BEGIN Task input

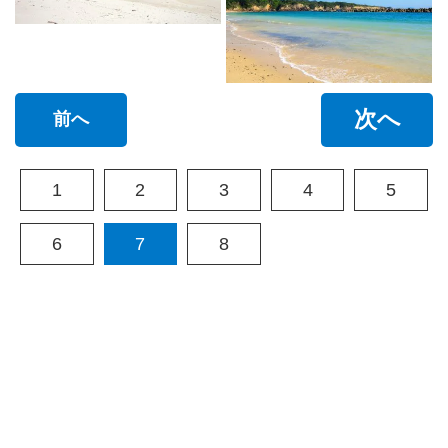
次へ
前へ
1
2
3
4
5
6
7
8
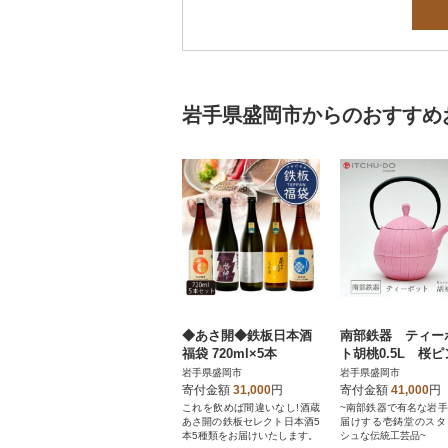
岩手県盛岡市からのおすすめ
◆あさ開◆鉄板日本酒
南部鉄器 ティー
福袋 720ml×5本
ト胡桃0.5L 桜
岩手県盛岡市
岩手県盛岡市
寄付金額
31,000
円
寄付金額
41,000
円
これを飲めば間違いなし!酒蔵
~南部鉄器で有名な岩
あさ開の鉄板セレクト日本酒5
届けする壱鋳堂のスタ
本5種類をお届けいたします。
シュな伝統工芸品~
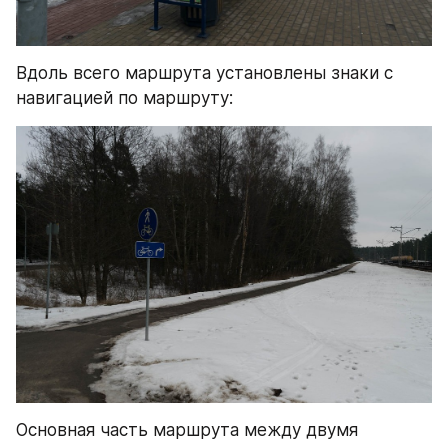
Вдоль всего маршрута установлены знаки с 
навигацией по маршруту:
Основная часть маршрута между двумя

END Task input

» **Exercise directions**
Repeat the material exactly. Any picture in it should be dropped.

» **Answer to this exercise**
次へ
前へ
1
2
3
4
5
6
7
8
岩手県盛岡市からのおすすめ
◆あさ開◆鉄板日本酒
南部鉄器 ティー
福袋 720ml×5本
ト胡桃0.5L 桜
岩手県盛岡市
岩手県盛岡市
寄付金額
31,000
円
寄付金額
41,000
円
これを飲めば間違いなし!酒蔵
~南部鉄器で有名な岩
あさ開の鉄板セレクト日本酒5
届けする壱鋳堂のスタ
本5種類をお届けいたします。
シュな伝統工芸品~
Вдоль всего маршрута установлены знаки с 
навигацией по маршруту:
Основная часть маршрута между двумя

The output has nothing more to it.